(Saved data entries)

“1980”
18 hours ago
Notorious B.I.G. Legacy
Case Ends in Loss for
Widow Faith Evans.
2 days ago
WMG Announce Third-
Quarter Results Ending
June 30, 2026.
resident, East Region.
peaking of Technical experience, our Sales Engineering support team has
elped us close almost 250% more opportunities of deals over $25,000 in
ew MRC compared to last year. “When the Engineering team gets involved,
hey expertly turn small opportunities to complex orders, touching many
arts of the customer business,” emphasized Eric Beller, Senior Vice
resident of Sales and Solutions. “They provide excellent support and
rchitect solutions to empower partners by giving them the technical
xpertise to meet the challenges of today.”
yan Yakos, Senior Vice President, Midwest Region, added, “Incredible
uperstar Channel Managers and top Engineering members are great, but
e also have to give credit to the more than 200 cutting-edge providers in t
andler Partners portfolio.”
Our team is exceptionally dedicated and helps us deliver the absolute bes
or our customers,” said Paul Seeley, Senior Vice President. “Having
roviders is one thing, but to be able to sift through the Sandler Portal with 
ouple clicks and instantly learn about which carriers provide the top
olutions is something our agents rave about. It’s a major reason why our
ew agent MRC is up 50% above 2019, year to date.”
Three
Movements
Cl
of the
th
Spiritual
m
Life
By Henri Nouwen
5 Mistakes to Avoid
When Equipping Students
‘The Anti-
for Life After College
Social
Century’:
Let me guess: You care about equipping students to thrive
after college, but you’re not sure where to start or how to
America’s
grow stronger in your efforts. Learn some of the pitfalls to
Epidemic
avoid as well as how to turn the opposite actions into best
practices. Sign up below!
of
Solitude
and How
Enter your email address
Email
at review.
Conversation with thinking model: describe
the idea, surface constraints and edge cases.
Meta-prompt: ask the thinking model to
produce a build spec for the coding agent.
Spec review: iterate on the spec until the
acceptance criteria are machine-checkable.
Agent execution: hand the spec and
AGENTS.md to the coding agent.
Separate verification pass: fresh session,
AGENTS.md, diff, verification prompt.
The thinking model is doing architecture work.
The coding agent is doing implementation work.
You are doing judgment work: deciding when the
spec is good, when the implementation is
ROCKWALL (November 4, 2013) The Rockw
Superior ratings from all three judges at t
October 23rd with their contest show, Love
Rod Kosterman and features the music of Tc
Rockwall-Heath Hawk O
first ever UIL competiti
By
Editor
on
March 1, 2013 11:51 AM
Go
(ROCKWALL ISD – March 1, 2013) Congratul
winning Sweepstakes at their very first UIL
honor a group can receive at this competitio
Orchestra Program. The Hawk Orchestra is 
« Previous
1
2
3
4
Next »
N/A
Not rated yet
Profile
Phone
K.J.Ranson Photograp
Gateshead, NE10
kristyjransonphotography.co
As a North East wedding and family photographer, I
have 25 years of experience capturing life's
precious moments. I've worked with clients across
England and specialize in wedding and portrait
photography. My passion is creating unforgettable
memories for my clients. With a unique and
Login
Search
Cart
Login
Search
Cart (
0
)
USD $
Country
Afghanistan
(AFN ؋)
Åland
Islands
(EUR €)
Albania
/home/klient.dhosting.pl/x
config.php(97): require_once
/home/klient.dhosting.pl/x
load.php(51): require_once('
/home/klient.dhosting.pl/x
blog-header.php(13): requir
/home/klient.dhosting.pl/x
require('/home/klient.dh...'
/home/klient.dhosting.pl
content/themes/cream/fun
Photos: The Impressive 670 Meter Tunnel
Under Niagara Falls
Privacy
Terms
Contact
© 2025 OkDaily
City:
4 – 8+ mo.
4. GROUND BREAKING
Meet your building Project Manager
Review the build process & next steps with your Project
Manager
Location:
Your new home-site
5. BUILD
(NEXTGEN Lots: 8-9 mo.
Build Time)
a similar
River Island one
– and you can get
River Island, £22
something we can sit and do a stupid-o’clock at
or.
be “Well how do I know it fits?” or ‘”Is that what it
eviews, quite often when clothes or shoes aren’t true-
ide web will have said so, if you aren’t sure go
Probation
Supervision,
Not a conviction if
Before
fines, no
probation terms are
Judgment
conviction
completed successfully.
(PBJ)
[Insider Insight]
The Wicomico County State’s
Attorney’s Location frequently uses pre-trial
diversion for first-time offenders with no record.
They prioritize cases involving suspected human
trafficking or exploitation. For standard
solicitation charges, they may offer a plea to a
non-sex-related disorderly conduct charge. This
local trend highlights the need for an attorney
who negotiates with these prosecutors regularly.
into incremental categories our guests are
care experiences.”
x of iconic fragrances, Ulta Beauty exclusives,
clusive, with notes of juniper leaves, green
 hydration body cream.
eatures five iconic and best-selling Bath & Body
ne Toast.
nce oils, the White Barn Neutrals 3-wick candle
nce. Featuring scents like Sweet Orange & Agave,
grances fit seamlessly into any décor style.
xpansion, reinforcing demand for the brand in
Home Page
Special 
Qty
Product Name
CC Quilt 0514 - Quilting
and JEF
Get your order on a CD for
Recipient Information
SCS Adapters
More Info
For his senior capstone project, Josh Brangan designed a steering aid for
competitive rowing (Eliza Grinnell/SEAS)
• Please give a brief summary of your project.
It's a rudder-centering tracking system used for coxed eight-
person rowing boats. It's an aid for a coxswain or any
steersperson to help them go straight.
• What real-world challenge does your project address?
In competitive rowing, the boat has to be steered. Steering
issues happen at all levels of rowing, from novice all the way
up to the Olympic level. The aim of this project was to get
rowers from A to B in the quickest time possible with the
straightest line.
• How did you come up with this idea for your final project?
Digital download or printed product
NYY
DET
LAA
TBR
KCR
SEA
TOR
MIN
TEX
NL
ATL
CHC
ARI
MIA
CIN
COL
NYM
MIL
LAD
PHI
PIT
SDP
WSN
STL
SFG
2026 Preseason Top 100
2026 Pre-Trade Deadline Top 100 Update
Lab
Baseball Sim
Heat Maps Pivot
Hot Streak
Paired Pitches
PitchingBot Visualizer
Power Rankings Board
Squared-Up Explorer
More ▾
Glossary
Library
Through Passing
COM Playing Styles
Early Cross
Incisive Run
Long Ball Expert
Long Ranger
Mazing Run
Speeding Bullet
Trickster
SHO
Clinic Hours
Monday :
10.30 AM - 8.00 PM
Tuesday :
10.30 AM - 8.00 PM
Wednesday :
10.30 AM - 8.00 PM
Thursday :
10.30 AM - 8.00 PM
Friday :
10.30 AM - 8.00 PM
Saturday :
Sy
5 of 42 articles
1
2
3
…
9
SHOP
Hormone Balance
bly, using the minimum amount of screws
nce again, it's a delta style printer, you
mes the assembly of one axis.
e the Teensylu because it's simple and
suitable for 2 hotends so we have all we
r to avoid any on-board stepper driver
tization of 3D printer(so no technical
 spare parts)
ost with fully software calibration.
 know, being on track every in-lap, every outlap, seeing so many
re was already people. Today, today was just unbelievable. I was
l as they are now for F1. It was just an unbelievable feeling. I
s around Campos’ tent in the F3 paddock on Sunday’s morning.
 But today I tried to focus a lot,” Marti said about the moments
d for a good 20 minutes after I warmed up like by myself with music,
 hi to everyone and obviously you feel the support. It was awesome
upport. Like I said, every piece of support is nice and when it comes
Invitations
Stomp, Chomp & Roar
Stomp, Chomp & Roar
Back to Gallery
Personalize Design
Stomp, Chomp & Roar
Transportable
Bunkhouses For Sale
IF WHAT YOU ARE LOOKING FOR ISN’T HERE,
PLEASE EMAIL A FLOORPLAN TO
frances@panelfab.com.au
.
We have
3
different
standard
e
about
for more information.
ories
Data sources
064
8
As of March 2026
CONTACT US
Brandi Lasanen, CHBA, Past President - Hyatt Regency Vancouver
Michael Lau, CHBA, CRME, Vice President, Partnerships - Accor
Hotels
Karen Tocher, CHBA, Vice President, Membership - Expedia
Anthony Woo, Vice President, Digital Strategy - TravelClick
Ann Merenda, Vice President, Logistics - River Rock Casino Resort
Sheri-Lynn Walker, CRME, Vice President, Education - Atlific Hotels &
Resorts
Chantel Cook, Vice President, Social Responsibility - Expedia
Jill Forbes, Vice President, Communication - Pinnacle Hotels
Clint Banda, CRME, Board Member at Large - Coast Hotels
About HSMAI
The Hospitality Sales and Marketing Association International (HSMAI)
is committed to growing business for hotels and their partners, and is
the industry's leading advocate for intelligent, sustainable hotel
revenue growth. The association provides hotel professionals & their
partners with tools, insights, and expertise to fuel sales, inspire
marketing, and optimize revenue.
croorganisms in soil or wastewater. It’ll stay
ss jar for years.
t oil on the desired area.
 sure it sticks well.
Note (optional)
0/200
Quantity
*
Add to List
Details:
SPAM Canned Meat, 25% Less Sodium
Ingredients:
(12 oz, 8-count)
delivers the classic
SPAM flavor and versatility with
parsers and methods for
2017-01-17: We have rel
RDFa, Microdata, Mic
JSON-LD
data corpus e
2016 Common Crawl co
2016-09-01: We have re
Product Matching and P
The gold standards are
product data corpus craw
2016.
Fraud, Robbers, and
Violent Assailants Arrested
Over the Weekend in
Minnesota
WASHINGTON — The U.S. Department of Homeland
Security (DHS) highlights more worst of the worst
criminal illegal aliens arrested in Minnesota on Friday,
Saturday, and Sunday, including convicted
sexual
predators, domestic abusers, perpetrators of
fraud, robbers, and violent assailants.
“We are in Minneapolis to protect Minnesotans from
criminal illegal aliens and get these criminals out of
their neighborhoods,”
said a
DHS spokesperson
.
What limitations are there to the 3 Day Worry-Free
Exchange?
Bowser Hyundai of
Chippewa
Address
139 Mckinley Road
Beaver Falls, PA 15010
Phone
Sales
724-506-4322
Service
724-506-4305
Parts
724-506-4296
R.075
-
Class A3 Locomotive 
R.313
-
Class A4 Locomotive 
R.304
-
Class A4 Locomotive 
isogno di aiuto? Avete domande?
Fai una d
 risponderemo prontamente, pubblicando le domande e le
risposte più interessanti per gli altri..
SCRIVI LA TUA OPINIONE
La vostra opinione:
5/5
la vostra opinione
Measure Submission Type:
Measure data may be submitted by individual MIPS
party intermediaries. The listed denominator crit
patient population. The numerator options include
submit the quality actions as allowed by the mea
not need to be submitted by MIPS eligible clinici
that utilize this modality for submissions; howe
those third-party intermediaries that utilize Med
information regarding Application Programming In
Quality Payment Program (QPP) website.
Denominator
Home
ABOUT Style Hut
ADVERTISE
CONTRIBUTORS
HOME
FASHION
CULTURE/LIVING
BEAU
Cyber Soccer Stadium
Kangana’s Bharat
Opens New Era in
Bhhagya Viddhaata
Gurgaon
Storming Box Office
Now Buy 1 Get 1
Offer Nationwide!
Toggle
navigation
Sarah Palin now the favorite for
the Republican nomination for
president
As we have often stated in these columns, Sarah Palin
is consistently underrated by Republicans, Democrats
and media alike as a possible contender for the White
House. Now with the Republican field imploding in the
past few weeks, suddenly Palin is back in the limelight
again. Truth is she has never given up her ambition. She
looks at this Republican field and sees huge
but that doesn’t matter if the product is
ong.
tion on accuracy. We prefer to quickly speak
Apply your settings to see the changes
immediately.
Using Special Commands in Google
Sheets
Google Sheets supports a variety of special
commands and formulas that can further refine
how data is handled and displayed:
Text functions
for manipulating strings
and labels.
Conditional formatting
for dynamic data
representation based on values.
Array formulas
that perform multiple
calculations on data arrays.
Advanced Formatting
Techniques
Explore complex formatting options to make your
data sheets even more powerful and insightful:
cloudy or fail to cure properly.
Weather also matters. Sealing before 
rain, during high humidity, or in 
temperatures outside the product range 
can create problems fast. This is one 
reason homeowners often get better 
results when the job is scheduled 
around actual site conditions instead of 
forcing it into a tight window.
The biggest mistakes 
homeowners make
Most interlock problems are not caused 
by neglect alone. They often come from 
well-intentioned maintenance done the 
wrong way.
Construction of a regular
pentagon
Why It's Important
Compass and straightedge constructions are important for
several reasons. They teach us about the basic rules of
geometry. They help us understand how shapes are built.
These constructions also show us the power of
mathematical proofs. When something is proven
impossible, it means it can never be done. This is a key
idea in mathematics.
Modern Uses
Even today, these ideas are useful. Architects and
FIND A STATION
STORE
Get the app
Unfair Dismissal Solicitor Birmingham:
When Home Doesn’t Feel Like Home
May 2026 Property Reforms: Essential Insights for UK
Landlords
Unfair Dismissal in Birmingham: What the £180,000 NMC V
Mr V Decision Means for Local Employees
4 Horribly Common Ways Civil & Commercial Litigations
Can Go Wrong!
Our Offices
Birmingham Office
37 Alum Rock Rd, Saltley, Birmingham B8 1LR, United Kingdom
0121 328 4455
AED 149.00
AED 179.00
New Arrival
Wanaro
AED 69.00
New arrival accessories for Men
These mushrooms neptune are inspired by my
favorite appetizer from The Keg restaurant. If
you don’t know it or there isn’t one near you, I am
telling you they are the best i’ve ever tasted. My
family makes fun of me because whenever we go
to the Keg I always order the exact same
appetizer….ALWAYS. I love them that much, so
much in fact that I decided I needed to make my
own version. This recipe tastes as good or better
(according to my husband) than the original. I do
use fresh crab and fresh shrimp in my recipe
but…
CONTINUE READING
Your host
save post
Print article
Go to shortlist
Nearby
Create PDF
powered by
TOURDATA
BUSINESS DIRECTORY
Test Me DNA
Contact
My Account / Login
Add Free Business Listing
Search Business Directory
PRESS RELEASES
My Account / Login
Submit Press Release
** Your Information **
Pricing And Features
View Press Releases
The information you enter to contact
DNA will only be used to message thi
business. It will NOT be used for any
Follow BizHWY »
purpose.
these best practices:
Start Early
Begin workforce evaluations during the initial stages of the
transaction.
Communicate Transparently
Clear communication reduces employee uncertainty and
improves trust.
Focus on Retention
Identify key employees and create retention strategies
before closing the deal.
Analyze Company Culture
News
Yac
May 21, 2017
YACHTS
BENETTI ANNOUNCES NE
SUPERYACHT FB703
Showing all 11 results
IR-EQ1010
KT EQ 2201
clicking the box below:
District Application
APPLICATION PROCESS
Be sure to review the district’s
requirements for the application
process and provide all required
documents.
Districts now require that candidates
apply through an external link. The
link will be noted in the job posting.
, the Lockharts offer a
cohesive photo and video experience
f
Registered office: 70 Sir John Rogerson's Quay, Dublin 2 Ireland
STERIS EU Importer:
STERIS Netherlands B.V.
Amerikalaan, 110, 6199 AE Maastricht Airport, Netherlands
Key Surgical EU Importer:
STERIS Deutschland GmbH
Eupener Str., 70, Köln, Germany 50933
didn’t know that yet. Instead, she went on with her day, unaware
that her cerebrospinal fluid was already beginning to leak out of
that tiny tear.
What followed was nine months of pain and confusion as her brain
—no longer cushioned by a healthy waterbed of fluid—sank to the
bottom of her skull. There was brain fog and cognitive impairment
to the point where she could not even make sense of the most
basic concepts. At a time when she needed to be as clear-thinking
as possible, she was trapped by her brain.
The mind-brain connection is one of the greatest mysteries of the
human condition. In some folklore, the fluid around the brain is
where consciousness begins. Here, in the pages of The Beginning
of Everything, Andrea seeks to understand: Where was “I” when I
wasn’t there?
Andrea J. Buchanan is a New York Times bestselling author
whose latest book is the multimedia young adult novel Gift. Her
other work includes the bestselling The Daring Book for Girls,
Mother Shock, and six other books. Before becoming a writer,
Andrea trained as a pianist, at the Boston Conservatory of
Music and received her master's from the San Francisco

=== GOAL OF THE EXERCISE ===
Turn the stretch from the start of the records through the line containing "hey expertly turn" into a Markdown table with columns named Row and Line. Put the row number in Row and the line in Line, and leave out blank lines.

=== YOUR SOLUTION ===
| Row | Line |
|---|---|
| 1 | “1980” |
| 2 | 18 hours ago |
| 3 | Notorious B.I.G. Legacy |
| 4 | Case Ends in Loss for |
| 5 | Widow Faith Evans. |
| 6 | 2 days ago |
| 7 | WMG Announce Third- |
| 8 | Quarter Results Ending |
| 9 | June 30, 2026. |
| 10 | resident, East Region. |
| 11 | peaking of Technical experience, our Sales Engineering support team has |
| 12 | elped us close almost 250% more opportunities of deals over $25,000 in |
| 13 | ew MRC compared to last year. “When the Engineering team gets involved, |
| 14 | hey expertly turn small opportunities to complex orders, touching many |